### PROBLEM REQUIREMENTS
From the line with "## Gidis tarihi: 30.09.2022" up to and including the line with "- Fitness Tracker", give the records again with "Observations" swapped for "Findings" and everything else unchanged. Leave the pictures out of your answer.

### SOURCE DATA
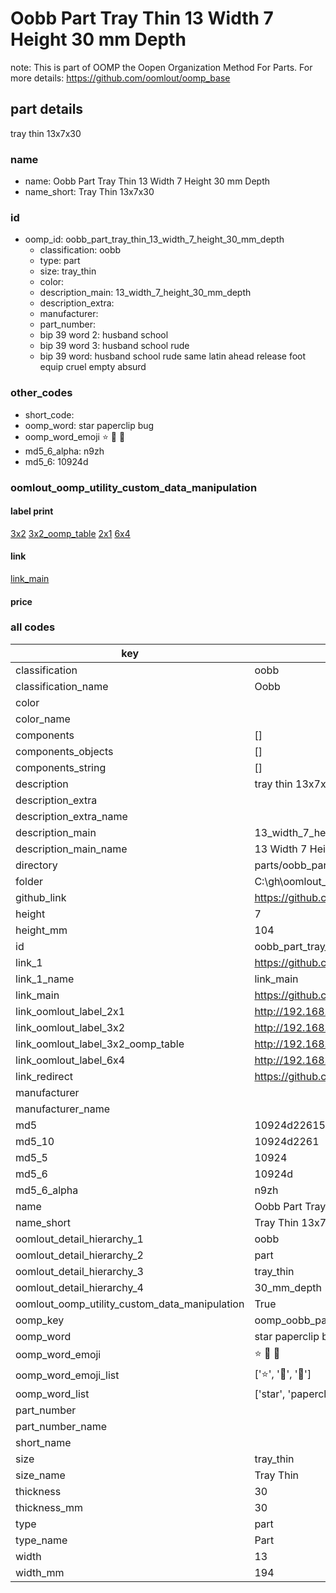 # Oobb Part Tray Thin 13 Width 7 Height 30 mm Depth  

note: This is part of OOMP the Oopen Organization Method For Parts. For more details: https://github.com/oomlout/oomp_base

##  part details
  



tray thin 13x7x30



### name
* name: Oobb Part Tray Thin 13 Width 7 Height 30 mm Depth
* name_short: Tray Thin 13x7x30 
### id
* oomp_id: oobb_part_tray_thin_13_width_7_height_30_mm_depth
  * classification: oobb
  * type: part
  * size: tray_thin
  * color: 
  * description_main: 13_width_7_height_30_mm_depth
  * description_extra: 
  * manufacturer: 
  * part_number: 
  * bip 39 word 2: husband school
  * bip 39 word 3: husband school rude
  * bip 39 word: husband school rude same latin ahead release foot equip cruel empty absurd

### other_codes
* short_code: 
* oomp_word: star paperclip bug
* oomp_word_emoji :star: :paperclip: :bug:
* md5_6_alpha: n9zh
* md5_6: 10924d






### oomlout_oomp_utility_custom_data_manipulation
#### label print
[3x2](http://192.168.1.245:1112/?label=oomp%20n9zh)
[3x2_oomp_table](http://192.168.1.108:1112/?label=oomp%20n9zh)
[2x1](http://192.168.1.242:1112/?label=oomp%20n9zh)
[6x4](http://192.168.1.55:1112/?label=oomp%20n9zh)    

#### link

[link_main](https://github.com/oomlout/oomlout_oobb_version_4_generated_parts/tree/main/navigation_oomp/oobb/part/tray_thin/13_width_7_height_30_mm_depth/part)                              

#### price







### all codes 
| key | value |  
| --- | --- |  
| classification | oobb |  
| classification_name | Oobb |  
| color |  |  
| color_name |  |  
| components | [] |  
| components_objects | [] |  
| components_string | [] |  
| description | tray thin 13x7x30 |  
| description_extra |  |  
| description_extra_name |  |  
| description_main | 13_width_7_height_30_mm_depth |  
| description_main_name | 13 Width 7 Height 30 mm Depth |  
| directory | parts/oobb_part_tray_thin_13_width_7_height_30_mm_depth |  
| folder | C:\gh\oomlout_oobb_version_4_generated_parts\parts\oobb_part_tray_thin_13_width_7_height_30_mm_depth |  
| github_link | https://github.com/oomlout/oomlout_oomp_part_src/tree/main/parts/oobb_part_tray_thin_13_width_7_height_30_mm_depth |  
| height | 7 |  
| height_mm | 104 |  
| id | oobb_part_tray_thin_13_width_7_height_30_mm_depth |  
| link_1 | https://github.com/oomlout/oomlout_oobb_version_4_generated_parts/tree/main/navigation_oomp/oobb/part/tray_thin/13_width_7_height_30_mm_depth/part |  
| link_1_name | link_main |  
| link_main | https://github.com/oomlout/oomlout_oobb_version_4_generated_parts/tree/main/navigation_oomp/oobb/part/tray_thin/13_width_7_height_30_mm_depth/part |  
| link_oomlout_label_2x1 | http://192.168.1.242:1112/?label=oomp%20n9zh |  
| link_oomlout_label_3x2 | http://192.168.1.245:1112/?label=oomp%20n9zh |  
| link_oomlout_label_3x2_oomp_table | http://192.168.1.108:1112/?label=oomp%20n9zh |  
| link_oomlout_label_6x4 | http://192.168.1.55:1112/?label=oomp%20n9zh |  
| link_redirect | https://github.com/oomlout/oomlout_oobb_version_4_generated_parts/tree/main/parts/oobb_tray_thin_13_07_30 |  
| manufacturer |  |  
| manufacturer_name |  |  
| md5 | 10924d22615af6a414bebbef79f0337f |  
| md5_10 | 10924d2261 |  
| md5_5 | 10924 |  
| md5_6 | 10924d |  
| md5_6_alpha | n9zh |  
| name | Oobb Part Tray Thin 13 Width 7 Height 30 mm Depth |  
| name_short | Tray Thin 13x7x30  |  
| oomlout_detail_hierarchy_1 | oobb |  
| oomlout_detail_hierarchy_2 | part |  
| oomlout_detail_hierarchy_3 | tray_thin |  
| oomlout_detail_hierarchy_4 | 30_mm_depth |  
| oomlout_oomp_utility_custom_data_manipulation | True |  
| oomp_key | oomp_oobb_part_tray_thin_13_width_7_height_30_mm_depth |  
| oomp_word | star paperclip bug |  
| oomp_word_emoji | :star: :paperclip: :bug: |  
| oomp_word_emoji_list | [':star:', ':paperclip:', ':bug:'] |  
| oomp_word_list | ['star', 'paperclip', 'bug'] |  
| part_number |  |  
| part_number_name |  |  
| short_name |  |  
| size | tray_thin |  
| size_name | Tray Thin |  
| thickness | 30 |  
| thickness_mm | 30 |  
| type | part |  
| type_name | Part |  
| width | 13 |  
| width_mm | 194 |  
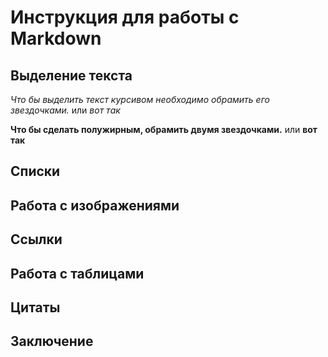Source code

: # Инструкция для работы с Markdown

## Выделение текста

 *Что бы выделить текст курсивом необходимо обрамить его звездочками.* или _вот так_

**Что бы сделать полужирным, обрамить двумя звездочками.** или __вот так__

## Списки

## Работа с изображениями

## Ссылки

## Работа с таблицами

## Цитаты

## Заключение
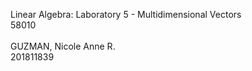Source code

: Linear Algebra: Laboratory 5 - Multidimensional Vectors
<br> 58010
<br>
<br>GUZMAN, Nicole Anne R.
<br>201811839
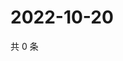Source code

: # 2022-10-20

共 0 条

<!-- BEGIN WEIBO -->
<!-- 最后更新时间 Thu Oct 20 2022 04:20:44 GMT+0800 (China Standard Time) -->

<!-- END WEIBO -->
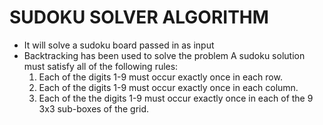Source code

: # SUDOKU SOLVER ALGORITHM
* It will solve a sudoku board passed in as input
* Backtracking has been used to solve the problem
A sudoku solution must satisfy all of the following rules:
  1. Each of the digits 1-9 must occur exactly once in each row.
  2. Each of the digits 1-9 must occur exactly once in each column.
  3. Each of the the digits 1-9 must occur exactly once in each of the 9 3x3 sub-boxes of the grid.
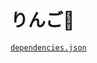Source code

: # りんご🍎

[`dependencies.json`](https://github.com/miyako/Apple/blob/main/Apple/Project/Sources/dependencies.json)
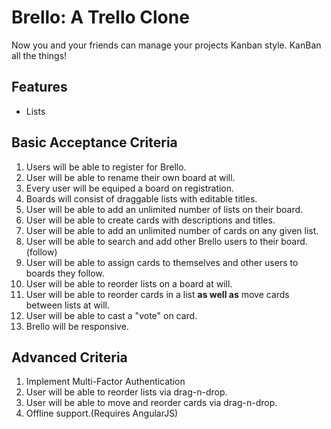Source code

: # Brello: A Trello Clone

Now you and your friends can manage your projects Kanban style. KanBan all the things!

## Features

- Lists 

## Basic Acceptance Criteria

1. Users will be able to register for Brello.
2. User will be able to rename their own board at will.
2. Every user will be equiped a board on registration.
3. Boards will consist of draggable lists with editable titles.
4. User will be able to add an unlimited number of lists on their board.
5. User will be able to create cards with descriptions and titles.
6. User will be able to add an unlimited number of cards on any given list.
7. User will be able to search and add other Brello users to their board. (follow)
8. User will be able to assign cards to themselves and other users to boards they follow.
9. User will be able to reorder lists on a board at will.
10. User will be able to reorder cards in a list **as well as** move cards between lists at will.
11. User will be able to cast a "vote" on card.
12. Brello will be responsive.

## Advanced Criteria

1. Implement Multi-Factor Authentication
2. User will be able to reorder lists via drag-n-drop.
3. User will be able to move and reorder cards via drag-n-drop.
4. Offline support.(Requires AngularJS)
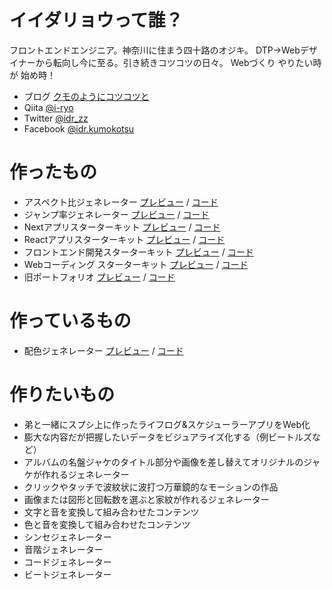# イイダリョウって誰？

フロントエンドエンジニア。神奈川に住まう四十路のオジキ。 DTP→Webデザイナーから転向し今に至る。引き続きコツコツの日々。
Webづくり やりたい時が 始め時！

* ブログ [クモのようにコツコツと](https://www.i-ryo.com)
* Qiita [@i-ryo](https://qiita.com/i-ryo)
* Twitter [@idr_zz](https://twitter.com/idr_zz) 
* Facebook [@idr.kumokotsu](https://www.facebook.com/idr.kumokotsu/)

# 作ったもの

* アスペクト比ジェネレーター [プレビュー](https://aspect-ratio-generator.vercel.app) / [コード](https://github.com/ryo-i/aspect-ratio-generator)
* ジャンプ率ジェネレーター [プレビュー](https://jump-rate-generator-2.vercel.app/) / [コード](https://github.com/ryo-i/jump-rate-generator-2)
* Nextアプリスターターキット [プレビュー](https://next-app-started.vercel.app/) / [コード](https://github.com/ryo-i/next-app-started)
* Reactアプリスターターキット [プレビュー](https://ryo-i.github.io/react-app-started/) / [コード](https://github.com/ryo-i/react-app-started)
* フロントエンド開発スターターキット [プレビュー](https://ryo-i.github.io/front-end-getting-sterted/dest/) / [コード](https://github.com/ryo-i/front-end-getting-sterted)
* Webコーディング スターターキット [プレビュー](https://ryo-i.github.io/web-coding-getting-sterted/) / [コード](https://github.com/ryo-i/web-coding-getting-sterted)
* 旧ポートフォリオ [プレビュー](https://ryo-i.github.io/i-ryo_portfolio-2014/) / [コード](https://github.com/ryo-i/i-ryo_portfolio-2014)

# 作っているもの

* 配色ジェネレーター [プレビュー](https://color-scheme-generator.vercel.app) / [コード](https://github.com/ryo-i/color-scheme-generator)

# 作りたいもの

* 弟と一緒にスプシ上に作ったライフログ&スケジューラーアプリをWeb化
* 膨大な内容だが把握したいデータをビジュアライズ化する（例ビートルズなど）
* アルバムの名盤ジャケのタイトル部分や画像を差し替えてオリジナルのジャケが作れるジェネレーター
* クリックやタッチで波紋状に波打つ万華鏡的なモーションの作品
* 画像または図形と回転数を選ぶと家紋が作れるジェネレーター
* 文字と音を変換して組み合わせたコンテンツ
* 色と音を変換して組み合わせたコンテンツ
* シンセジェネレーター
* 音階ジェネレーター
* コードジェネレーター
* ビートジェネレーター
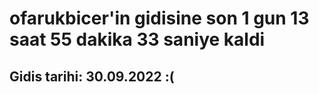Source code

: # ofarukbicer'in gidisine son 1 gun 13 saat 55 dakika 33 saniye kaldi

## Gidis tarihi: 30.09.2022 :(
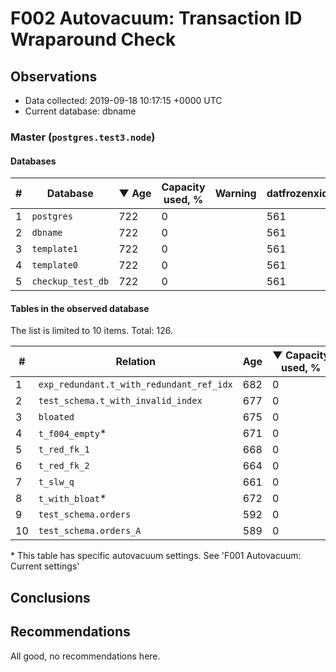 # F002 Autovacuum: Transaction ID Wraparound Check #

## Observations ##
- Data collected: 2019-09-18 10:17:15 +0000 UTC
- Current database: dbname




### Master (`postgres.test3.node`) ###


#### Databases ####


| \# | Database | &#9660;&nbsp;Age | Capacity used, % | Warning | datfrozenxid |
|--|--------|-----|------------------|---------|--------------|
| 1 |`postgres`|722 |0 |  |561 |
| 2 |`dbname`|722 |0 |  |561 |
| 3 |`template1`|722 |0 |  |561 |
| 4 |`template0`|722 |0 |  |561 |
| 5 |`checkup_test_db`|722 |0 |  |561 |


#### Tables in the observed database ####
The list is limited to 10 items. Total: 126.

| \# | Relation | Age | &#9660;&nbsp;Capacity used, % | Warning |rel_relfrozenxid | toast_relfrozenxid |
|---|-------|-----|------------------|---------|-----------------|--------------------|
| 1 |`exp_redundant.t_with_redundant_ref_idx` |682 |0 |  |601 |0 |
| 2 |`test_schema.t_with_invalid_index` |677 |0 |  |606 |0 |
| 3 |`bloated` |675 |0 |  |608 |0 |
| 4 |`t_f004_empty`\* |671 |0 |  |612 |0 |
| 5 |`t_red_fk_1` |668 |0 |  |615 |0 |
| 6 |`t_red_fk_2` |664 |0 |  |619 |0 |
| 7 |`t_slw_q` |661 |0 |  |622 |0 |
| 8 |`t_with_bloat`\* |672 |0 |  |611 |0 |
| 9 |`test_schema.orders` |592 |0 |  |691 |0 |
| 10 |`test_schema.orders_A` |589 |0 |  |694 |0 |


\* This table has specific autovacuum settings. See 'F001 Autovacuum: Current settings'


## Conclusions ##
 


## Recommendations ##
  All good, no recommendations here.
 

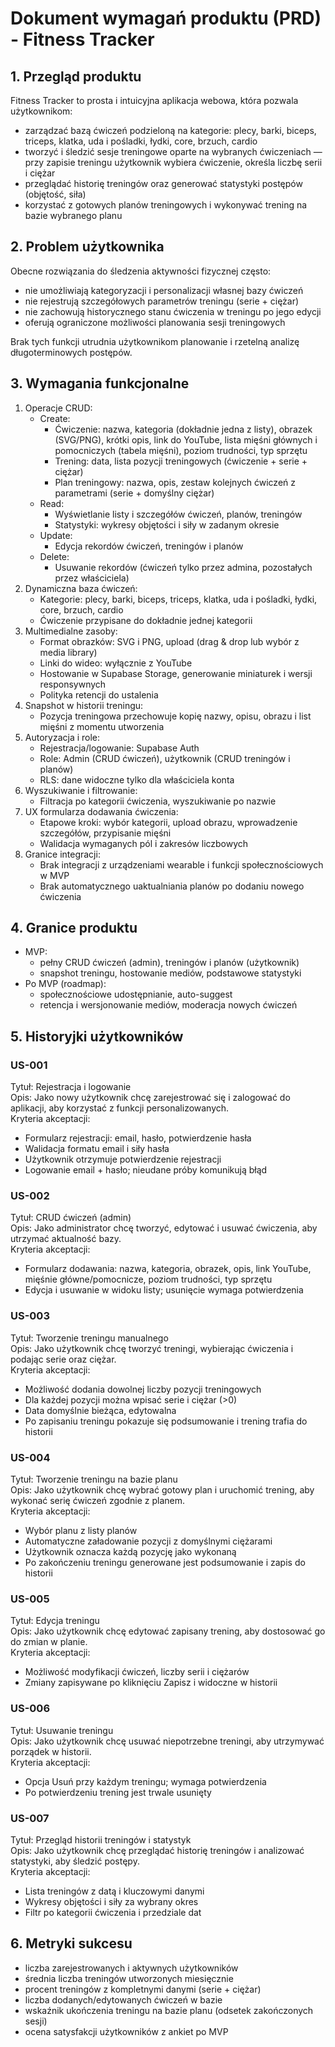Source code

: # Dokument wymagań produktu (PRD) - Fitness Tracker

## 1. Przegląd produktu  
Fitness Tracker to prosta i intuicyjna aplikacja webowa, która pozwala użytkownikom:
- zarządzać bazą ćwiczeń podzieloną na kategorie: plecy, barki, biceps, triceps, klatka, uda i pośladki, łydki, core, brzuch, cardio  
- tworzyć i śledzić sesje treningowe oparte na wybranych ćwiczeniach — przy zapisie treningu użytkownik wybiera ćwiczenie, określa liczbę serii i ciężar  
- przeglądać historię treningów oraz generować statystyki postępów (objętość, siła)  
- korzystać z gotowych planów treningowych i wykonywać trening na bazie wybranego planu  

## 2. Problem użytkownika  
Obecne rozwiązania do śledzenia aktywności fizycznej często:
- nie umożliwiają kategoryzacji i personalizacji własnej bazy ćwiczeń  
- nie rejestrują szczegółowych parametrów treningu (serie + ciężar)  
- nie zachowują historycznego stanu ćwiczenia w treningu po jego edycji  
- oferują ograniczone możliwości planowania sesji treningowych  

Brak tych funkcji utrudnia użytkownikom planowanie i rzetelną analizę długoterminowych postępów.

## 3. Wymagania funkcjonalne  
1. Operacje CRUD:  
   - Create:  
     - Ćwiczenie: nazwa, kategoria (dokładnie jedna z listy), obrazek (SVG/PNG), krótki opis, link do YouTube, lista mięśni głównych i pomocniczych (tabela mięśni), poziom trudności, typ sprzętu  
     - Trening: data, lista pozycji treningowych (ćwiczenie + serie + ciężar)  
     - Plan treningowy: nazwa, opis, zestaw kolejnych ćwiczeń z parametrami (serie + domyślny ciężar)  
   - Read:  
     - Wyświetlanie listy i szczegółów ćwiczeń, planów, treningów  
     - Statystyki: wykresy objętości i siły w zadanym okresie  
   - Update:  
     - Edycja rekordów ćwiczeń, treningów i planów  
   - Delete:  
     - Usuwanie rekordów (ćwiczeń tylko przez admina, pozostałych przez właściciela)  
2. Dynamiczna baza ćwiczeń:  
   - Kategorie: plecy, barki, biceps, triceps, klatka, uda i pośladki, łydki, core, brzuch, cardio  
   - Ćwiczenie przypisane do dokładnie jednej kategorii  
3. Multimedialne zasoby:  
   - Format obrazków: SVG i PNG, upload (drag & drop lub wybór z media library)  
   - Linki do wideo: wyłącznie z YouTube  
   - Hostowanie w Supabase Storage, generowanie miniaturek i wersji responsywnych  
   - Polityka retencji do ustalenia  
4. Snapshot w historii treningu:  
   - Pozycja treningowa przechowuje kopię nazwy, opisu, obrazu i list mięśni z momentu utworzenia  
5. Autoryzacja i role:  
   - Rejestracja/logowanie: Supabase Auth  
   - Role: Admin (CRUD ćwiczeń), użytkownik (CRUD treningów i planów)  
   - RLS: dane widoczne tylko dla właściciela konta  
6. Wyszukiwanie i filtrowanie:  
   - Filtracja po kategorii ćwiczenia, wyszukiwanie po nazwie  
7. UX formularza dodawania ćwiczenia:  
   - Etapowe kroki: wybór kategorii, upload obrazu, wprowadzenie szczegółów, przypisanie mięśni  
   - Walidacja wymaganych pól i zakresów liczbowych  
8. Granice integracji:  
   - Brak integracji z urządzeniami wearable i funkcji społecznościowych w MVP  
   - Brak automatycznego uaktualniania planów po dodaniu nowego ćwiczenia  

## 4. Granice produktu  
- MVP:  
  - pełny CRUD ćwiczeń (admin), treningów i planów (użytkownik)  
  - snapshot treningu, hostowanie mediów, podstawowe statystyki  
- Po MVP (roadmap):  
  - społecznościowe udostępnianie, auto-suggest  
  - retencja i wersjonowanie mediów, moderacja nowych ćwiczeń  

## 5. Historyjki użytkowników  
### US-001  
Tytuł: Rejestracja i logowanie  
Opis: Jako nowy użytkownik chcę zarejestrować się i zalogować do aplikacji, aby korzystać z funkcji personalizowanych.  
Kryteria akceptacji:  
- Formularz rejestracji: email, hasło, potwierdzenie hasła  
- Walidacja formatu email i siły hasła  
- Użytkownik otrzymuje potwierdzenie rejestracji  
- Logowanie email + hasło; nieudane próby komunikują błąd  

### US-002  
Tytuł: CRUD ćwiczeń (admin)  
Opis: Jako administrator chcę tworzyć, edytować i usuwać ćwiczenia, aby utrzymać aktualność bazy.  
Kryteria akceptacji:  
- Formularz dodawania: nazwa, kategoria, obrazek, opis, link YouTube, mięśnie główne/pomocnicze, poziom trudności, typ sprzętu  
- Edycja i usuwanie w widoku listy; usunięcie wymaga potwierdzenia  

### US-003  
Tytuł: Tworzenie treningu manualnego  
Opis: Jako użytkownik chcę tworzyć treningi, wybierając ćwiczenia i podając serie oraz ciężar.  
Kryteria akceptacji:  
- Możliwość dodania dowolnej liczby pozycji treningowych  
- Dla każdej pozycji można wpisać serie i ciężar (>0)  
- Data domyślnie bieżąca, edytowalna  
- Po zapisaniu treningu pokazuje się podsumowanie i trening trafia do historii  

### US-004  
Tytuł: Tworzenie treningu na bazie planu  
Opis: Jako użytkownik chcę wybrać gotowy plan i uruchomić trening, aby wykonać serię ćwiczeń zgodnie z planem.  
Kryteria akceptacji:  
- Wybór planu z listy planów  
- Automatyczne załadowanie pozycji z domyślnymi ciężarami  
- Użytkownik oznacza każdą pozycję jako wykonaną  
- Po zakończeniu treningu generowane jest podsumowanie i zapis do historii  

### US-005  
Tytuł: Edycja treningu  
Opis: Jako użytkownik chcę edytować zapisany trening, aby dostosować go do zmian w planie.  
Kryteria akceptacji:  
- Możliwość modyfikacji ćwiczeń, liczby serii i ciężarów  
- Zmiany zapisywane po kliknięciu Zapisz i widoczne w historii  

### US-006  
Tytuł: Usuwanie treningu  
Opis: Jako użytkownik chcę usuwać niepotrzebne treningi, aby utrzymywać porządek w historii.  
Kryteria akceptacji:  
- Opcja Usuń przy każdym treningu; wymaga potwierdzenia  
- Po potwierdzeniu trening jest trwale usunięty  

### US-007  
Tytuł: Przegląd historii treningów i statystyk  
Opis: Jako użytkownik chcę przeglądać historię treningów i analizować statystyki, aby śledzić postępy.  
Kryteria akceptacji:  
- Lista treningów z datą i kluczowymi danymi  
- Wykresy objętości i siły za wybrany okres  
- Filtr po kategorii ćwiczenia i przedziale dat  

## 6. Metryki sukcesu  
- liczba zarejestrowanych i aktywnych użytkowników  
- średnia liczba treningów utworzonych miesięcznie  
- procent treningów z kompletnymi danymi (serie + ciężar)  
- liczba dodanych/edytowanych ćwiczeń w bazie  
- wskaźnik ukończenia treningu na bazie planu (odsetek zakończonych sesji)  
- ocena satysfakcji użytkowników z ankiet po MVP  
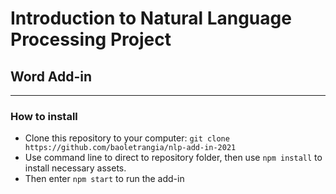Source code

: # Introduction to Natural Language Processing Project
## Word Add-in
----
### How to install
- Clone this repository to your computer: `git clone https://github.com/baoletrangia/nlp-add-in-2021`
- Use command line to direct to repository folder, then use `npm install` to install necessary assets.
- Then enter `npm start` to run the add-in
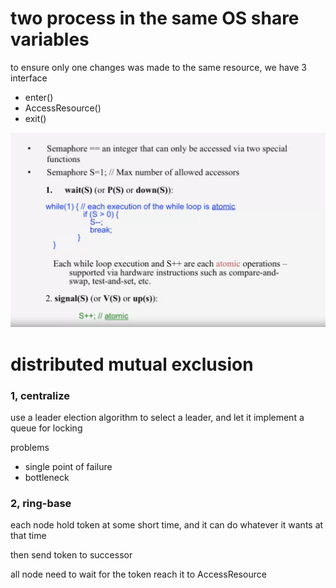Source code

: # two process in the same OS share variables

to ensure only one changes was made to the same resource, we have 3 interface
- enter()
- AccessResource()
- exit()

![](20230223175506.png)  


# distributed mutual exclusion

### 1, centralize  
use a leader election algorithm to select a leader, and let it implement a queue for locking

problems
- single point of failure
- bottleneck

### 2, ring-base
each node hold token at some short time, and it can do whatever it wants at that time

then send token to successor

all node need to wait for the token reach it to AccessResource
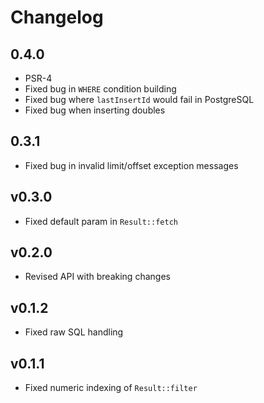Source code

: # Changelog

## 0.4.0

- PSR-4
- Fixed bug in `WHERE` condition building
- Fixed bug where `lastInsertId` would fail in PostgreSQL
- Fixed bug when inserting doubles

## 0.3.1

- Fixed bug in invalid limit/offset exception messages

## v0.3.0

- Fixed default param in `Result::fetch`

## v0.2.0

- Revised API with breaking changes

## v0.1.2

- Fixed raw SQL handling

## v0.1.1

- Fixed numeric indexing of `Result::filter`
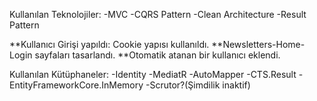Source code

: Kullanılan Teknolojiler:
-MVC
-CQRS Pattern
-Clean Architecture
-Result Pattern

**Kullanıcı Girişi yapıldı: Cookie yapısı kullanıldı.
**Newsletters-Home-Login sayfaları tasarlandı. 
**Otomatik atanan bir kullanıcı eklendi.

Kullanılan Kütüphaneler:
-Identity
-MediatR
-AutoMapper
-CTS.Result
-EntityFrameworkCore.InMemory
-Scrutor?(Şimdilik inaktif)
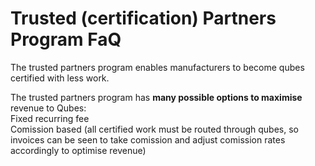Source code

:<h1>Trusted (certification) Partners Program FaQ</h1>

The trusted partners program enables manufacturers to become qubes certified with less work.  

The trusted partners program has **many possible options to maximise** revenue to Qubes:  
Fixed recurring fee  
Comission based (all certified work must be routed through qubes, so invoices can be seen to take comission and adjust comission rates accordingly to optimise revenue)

### WRITTEN ANSWER
## Gidis tarihi: 30.09.2022 :(
 # F002 Autovacuum: Transaction ID Wraparound Check #

## Findings ##
- Data collected: 2019-09-18 10:17:15 +0000 UTC
- Current database: dbname




### Master (`postgres.test3.node`) ###


#### Databases ####


| \# | Database | &#9660;&nbsp;Age | Capacity used, % | Warning | datfrozenxid |
|--|--------|-----|------------------|---------|--------------|
| 1 |`postgres`|722 |0 |  |561 |
| 2 |`dbname`|722 |0 |  |561 |
| 3 |`template1`|722 |0 |  |561 |
| 4 |`template0`|722 |0 |  |561 |
| 5 |`checkup_test_db`|722 |0 |  |561 |


#### Tables in the observed database ####
The list is limited to 10 items. Total: 126.

| \# | Relation | Age | &#9660;&nbsp;Capacity used, % | Warning |rel_relfrozenxid | toast_relfrozenxid |
|---|-------|-----|------------------|---------|-----------------|--------------------|
| 1 |`exp_redundant.t_with_redundant_ref_idx` |682 |0 |  |601 |0 |
| 2 |`test_schema.t_with_invalid_index` |677 |0 |  |606 |0 |
| 3 |`bloated` |675 |0 |  |608 |0 |
| 4 |`t_f004_empty`\* |671 |0 |  |612 |0 |
| 5 |`t_red_fk_1` |668 |0 |  |615 |0 |
| 6 |`t_red_fk_2` |664 |0 |  |619 |0 |
| 7 |`t_slw_q` |661 |0 |  |622 |0 |
| 8 |`t_with_bloat`\* |672 |0 |  |611 |0 |
| 9 |`test_schema.orders` |592 |0 |  |691 |0 |
| 10 |`test_schema.orders_A` |589 |0 |  |694 |0 |


\* This table has specific autovacuum settings. See 'F001 Autovacuum: Current settings'


## Conclusions ##
 


## Recommendations ##
  All good, no recommendations here.
 

Source code

: # Dokument wymagań produktu (PRD) - Fitness Tracker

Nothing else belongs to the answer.